▸ **Selected excerpt**
None, of course. Not even Don Juan himself, as it turns out. Despite the appearance of a mysterious stranger in town, the real Don Juan (Fairbanks) is a weary, middle aged hypochondriac, with a spreading waistline and a waning libido. Whether he was ever worthy of the legend surrounding him is a matter up for debate, but there's no question his best days are behind him.

"Now when I sit down to play a quiet game with a lady," he laments, "I'm no longer sure of holding the cards."

Nicely put, and separate bathtubs weren't required.

Delivered in Fairbanks's thin, reedy voice, the confession is (perhaps unintentionally) hilarious, a bit like Woody Allen boasting of the "coiled sexual power of a jungle cat," but in a similar way is highly effective, for this is a movie about the seductive power of our imaginations. Even if the young women in the story could climb into a time machine and bed the Don Juan of legend, as their mothers claim to have done, the act would never be half as satisfying as the anticipation of it.

In the film, every woman wants to boast of having slept with Don Juan, but nobody really wants to meet him. As John Ford taught us in The Man Who Shot Liberty Valence, "When the legend becomes fact, print the legend."

Indeed, despite the careers to be made from claiming to have "kissed" Don Juan, there's only one woman who actually wants him, Dona Dolores (Benita Hume), his long-ago abandoned wife who has gleefully bought up his debts and threatens him with prison unless he comes home to her.

Don Juan prefers prison.

Not that there's anything wrong with Dolores—she's delightful. The problem is within Don Juan himself, because for him, sex and romance are not means to achieving intimacy but avoiding it, and far from revealing himself to his lovers, his practiced, rote wooing is a mask behind which he hides his increasingly bored, lonely self. Before the story is over—am I spoiling anything?—he will learn a valuable lesson, that when it comes to love, lasting triumph lies not in conquest but in surrender, particularly the surrender of posturing, pretenses, and even dignity, the happiest kind of surrender, without which real love, meaning and purpose is impossible.

In the meantime, though, Don Juan agrees to switch places with an aspiring Lothario, and when the lad is killed by a jealous husband, he is able to escape the burden of his legend at last. Turns out, though, he's not quite sure how to fill the hours once he's retired. The question of what a man wants to be when he grows up is apparently a lifelong one, and no easier to answer at fifty than it is at fifteen.

And un-retiring is even more problematic—no one wants to believe this middle aged has-been is the great lover of their memories.

Despite the underlying seriousness of its themes, there's no brooding or melancholy in the movie's tone—nor should there be. Death and decay are as inevitable as the setting of the sun, and the wise man faces an unpleasant but unavoidable task with laughter rather than tears.

▸ **Task description**
Please continue the Don Juan film review from where it stops.

Extracted data entries:

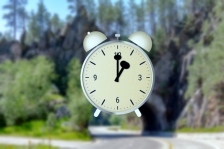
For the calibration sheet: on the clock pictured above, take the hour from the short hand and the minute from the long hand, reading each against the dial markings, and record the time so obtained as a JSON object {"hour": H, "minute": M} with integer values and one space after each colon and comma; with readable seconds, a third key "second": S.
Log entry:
{"hour": 1, "minute": 0}
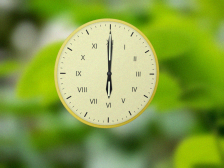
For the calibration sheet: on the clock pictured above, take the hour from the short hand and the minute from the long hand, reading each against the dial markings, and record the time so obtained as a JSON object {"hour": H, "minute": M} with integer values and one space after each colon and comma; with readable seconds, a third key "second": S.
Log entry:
{"hour": 6, "minute": 0}
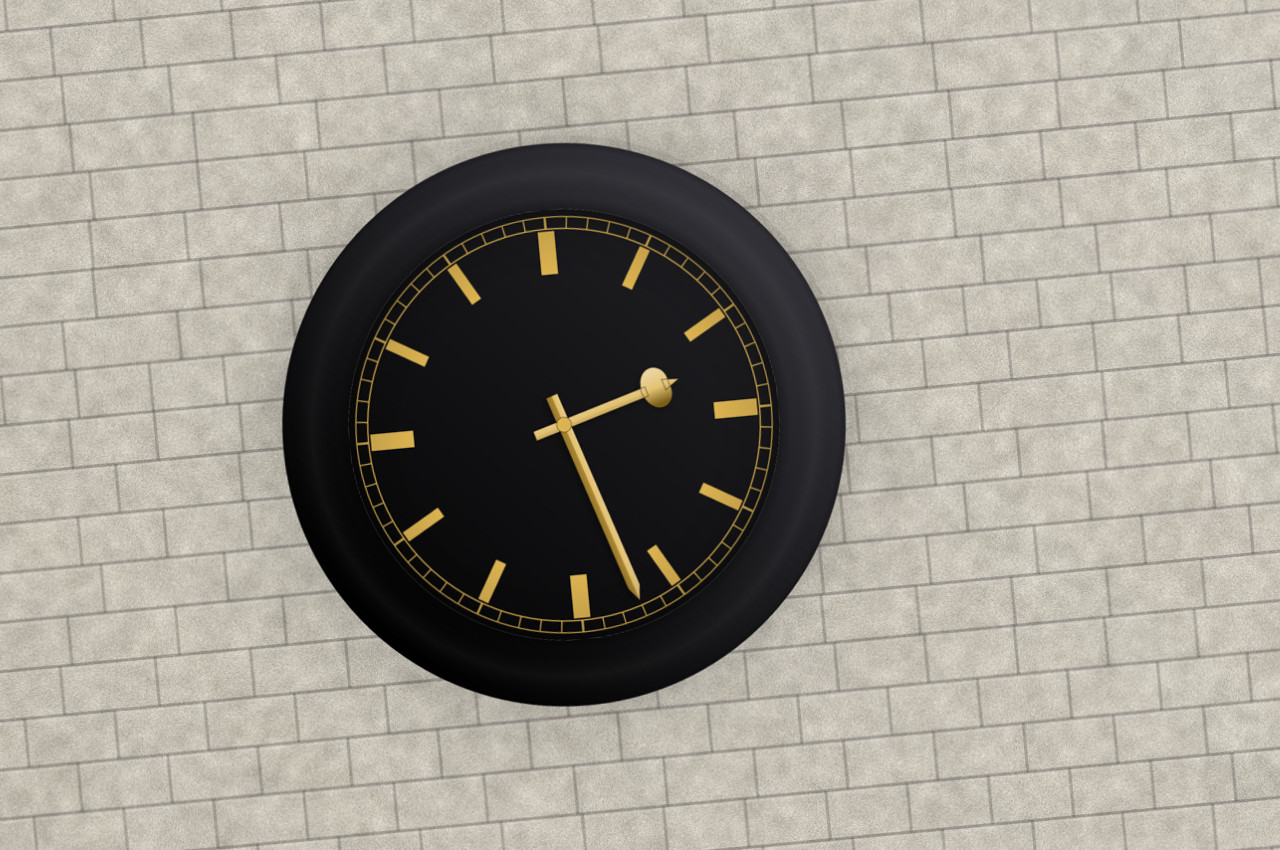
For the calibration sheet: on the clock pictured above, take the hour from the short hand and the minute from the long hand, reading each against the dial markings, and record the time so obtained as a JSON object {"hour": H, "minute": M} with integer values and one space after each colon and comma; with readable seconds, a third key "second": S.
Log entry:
{"hour": 2, "minute": 27}
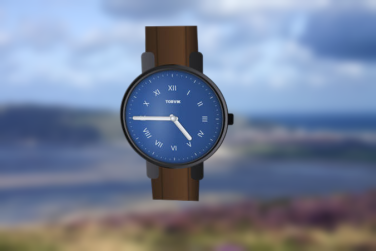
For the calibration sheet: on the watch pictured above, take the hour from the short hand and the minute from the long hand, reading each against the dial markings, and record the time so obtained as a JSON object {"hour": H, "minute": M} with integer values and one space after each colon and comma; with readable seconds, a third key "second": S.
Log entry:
{"hour": 4, "minute": 45}
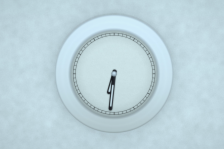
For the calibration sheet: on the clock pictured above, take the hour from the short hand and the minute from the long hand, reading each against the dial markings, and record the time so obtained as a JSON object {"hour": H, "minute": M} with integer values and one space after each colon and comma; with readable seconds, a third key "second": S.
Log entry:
{"hour": 6, "minute": 31}
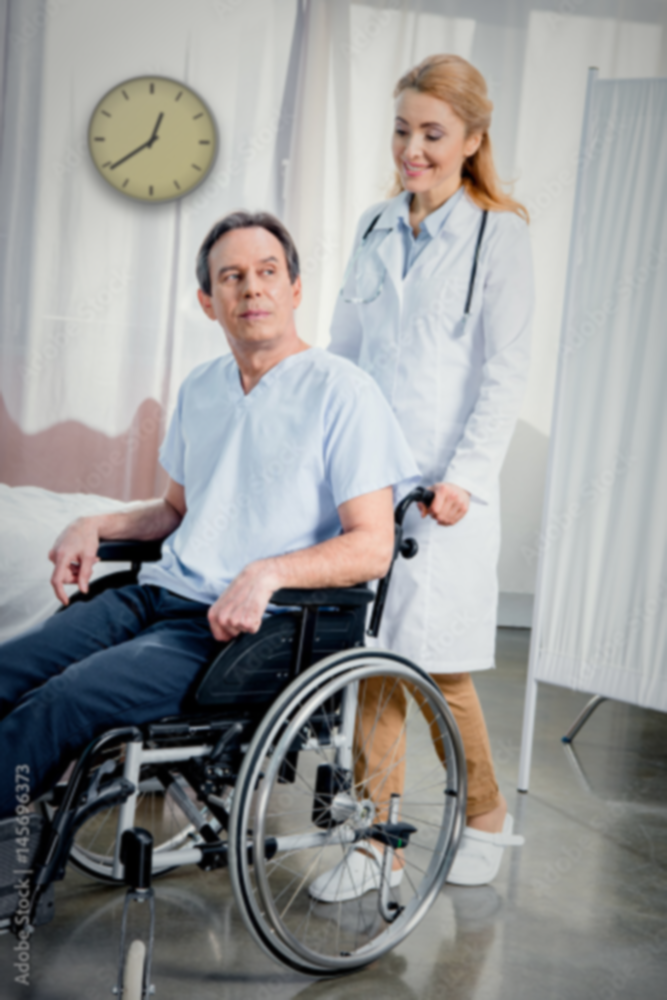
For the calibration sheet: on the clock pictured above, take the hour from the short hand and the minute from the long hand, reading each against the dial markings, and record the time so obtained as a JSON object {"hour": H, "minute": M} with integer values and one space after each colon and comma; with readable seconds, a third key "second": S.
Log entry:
{"hour": 12, "minute": 39}
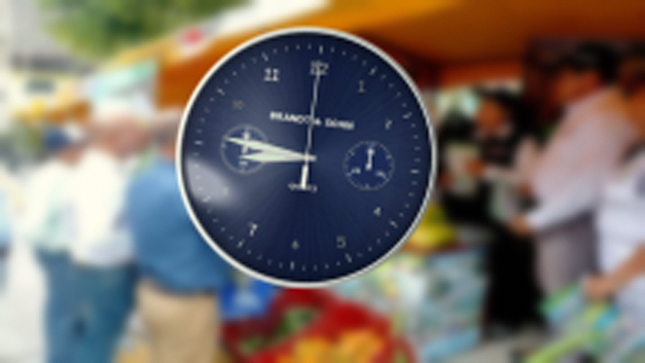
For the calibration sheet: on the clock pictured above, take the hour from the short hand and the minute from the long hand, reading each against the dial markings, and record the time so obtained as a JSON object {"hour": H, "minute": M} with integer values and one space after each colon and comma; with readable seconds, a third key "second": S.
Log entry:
{"hour": 8, "minute": 46}
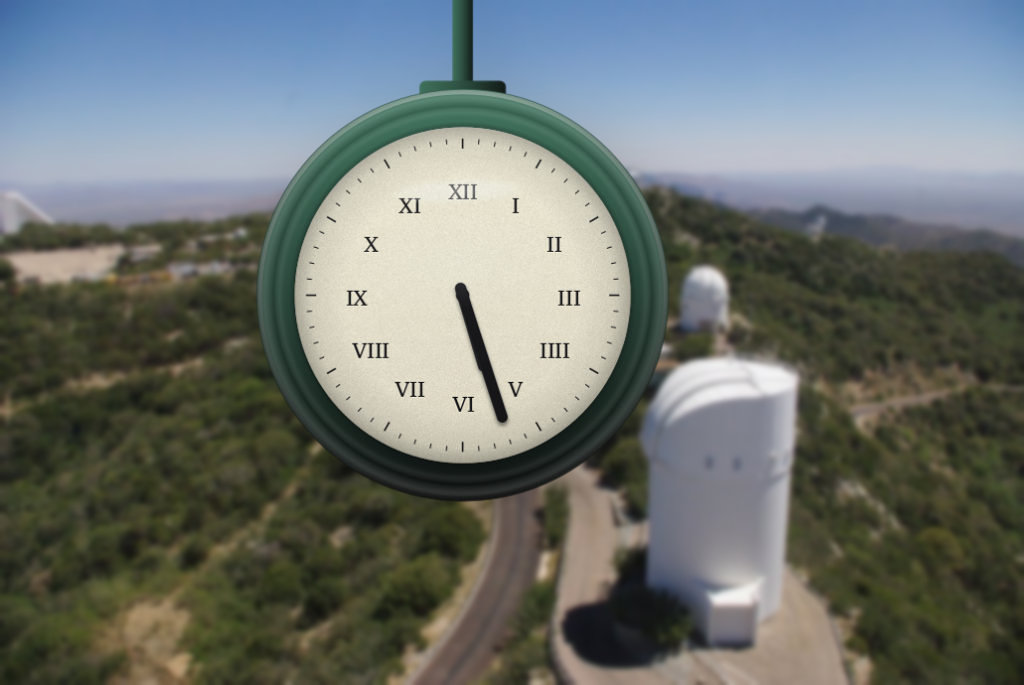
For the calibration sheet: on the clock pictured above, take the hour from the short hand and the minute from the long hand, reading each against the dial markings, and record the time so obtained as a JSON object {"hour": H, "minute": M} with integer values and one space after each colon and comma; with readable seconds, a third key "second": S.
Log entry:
{"hour": 5, "minute": 27}
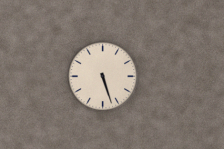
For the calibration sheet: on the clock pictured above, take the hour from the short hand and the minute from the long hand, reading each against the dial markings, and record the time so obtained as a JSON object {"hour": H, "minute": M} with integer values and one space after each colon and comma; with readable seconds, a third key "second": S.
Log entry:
{"hour": 5, "minute": 27}
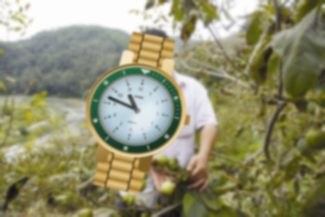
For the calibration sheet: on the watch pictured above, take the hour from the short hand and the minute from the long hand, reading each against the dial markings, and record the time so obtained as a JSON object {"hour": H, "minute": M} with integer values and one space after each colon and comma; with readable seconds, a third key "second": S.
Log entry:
{"hour": 10, "minute": 47}
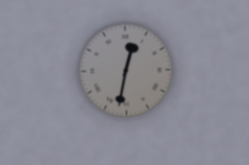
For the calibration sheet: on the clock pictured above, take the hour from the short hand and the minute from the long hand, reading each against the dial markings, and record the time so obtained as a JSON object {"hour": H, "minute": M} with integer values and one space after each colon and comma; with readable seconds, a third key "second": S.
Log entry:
{"hour": 12, "minute": 32}
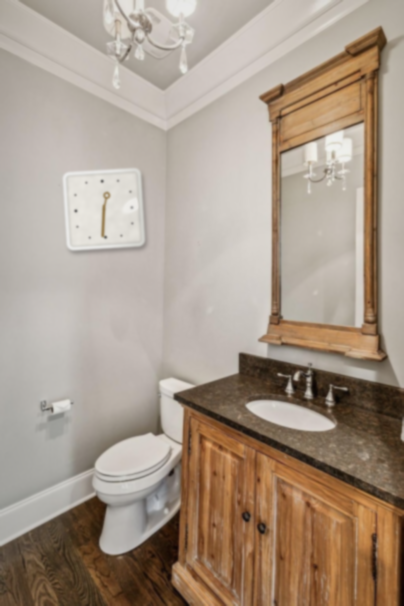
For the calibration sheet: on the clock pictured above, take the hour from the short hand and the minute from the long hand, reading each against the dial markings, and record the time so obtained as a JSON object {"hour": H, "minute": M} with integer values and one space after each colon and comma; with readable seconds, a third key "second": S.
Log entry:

▸ **Exercise output**
Besides, that's why God invented gin and cracked ice.

A Farewell to a Fare-thee-well
Although it definitely plays as a valediction, the studio, London Films Productions, and the film's distributor, United Artists, billed Don Juan as a comeback. If that was indeed the plan, it didn't work —contemporary critics slammed Fairbanks ("the microphone is ruthlessly unkind to him," Andre Sennwald wrote for the New York Times in a typical review) and the picture flopped at the box office.

No doubt Fairbanks and Korda were surprised by the commercial failure of their finished film, but they probably shouldn't have been. While audiences don't mind laughing at a king, they're very rarely keen on laughing at themselves—and it's very much the audience and its worship of celebrity that's the subject of the film's derision. Nor do people much care to see that their heroes have feet of clay. That Fairbanks spent the entire film with his metaphorical shoes off must have been distressing to the few people who bothered to watch.

With the passage of time and the benefit of hindsight, though, Don Juan has proven itself to be an artistic success and a worthy final film for one of the silent era's greatest stars.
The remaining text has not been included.